Apache Gravitino Trino connector - Hive catalog
The Hive catalog allows Trino querying data stored in an Apache Hive data warehouse.
Requirements
The Hive connector requires a Hive metastore service (HMS), or a compatible implementation of the Hive metastore, such as AWS Glue.
Apache Hadoop HDFS 2.x supported.
Many distributed storage systems including HDFS, Amazon S3 or S3-compatible systems, Google Cloud Storage, Azure Storage, and IBM Cloud Object Storage can be queried with the Hive connector.
The coordinator and all workers must have network access to the Hive metastore and the storage system.
Hive metastore access with the Thrift protocol defaults to using port 9083.
Data files must be in a supported file format.
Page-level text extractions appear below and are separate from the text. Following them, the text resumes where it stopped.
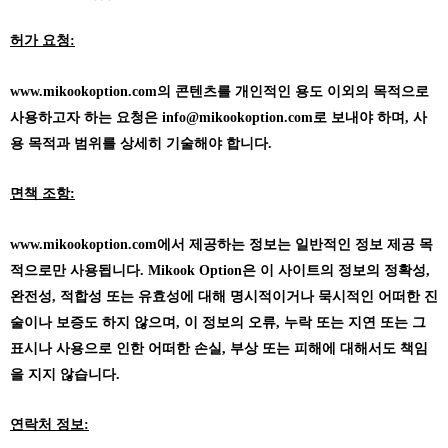
허가 요청:
www.mikookoption.com의
콘텐츠를 개인적인 용도 이외의 목적으로
사용하고자 하는 요청은 info@mikookoption.com로 보내야 하며, 사
용 목적과 범위를 상세히 기술해야 합니다.
면책 조항:
www.mikookoption.com에서
제공하는 정보는 일반적인 정보 제공 목
적으로만 사용됩니다. Mikook Option은 이 사이트의 정보의 정확성,
완전성, 적합성 또는 유효성에 대해 명시적이거나 묵시적인 어떠한 진
술이나 보증도 하지 않으며, 이 정보의 오류, 누락 또는 지연 또는 그
표시나 사용으로 인한 어떠한 손실, 부상 또는 피해에 대해서도 책임
을 지지 않습니다.
연락처 정보:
Some file formats can be configured using file format configuration properties per catalog:
- ORC
- PARQUET
- AVRO
- RCFILE
- SEQUENCEFILE
- JSON
- CSV
- TEXTFILE
Schema operations
Create a schema
Users can create a schema with properties through Apache Gravitino Trino connector as follows:
CREATE SCHEMA catalog.schema_name
Table operations
Create table
The Gravitino Trino connector currently supports basic Hive table creation statements, such as defining fields,
allowing null values, and adding comments. The Gravitino Trino connector does not support CREATE TABLE AS SELECT
.
The following example shows how to create a table in the Hive catalog:
CREATE TABLE catalog.schema_name.table_name
(
name varchar,
salary int
)